Pada 25 November 2024, Alexander B. Gray, seorang senior rekan di Dewan Kebijakan Luar Negeri Amerika (AFPC) dan mantan Kepala Staf Dewan Keamanan Nasional Gedung Putih dalam pemerintahan Trump, menerbitkan sebuah artikel opini di Wall Street Journal yang mengatakan bahwa setelah memulai masa jabatan keduanya, Trump harus melanjutkan bisnisnya yang belum selesai - membeli Greenland.
Gray percaya bahwa Greenland "ingin menjadi mandiri" dan Amerika Serikat telah "mengidamnya untuk waktu yang lama", tetapi alasan terbesar adalah China dan Rusia. Dia bersemangat bahwa tindakan Cina dan Rusia di wilayah Kutub Utara dalam beberapa tahun terakhir harus menyebabkan "kekhawatiran serius", terutama karena Greenland memiliki sumber daya alam yang kaya seperti emas, perak, tembaga, minyak, uranium, dan mineral tanah jarang, "yang memberikan peluang bagi lawan", dan Greenland tidak dapat bertarung sendirian.

Untuk tujuan ini, ia menyarankan bahwa Trump harus mencapai "kesepakatan abad ini" untuk mencegah ancaman terhadap keamanan dan kepentingan ekonomi Barat. Dia juga berfantasi bahwa Amerika Serikat dapat mencoba meniru "kompak asosiasi bebas" yang dicapai dengan negara-negara Kepulauan Pasifik Selatan dan membangun hubungan "negara terkait bebas" dengan Greenland.
Seperti yang diharapkan, Trump tidak sabar untuk secara resmi dilantik dan diancam akan "memperoleh Greenland" beberapa kali. Pada 7 Januari, waktu setempat, ancaman Trump untuk menggunakan kekuatan untuk mengendalikan tajuk utama Greenland di media besar di seluruh dunia.
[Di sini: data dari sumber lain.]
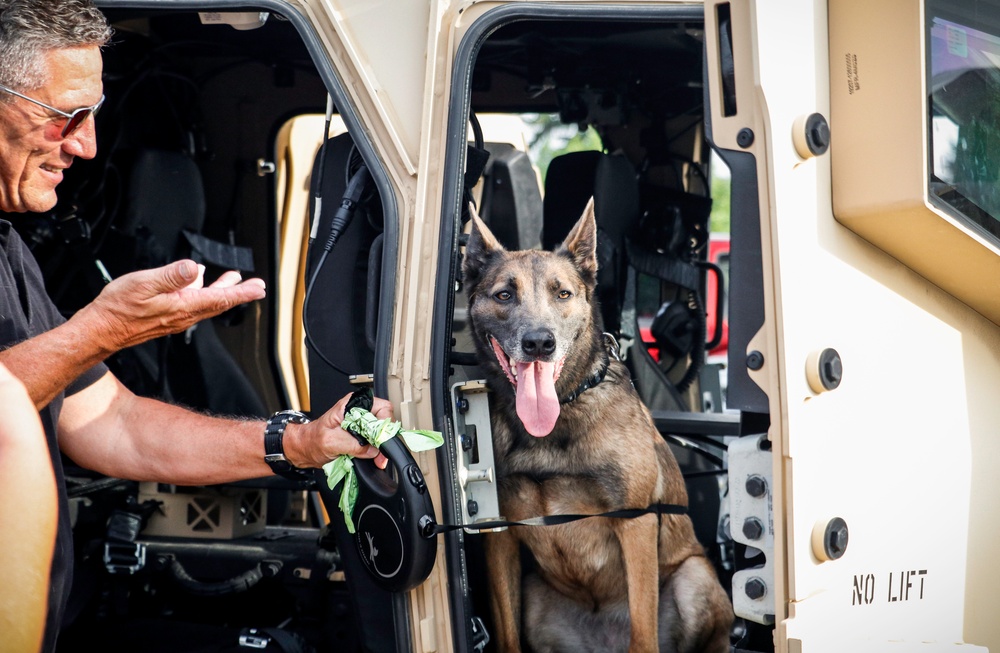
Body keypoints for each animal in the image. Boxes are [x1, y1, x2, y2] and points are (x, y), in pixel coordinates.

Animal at [462, 200, 736, 652]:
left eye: (563, 293)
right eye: (504, 294)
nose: (540, 343)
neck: (560, 414)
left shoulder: (636, 523)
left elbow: (644, 636)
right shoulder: (499, 536)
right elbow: (506, 634)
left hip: (693, 579)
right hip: (535, 596)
Dalam pidatonya di Mar-A-Lago, ia menolak untuk mengesampingkan kemungkinan "mengendalikan Kanal Panama dan Greenland dengan paksaan militer atau ekonomi." Pada hari yang sama, putra tertua Trump, Donald Trump Jr., juga melakukan kunjungan pribadi ke Greenland.
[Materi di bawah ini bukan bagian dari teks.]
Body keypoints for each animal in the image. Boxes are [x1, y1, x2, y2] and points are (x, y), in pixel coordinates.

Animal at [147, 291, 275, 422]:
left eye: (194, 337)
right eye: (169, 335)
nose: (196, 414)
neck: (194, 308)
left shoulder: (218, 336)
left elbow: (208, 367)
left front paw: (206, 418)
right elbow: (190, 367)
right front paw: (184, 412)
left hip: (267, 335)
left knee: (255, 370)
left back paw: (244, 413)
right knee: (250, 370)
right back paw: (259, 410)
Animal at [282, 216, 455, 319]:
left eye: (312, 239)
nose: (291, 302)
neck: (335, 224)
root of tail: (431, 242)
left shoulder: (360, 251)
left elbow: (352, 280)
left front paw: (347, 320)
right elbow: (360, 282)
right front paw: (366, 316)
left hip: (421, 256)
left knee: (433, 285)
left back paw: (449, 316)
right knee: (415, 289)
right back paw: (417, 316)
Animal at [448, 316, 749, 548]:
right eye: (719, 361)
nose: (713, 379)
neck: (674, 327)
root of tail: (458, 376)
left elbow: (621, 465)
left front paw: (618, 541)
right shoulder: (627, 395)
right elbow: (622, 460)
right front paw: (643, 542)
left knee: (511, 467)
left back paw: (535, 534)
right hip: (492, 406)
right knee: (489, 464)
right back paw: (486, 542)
Reuters menggambarkan serangkaian komentar Trump sebagai menunjukkan bahwa ia akan mengejar kebijakan luar negeri yang lebih konfrontatif yang mengabaikan etiket diplomatik tradisional.
Menanggapi ancaman kekuatan Trump, Perdana Menteri Denmark Mette Frederiksen mengatakan dalam sebuah wawancara dengan Denmark Media TV2 bahwa Amerika Serikat adalah "sekutu terpenting dan terdekat Denmark" dan dia tidak percaya Amerika Serikat akan menggunakan sarana militer atau ekonomi untuk memastikan kendali atas Greenland. Dia menegaskan bahwa dia menyambut Amerika Serikat untuk menginvestasikan lebih banyak minat di wilayah Arktik, tetapi ini "harus dilakukan dengan cara yang menghormati orang -orang Greenland."

“Titik awal pemerintah sangat jelas: Masa depan Greenland harus diputuskan oleh warga Greenland, dan Greenland milik Greenland,” Frederiksen menekankan.
"Izinkan saya mengatakannya lagi, Greenland adalah milik orang -orang Greenland. Masa depan kami dan perjuangan kami untuk kemerdekaan adalah bisnis kami." Pada tanggal 7 Januari waktu setempat, Mute Bourup Egede, Perdana Menteri Pemerintah Otonomi Greenland, mengatakan di media sosial: “Meskipun yang lain, termasuk Denmark dan Amerika, memiliki hak untuk mengekspresikan pendapat mereka, kita tidak boleh dipenuhi oleh fanatisme atau membiarkan tekanan eksternal memaksa kita untuk menyimpang dari jalan kita. Masa depan milik kita dan kita akan membentuknya.” ” Egede menegaskan bahwa pemerintahnya bekerja untuk pemisahan Greenland akhirnya dari Denmark.

Artikel ini adalah artikel eksklusif pengamat.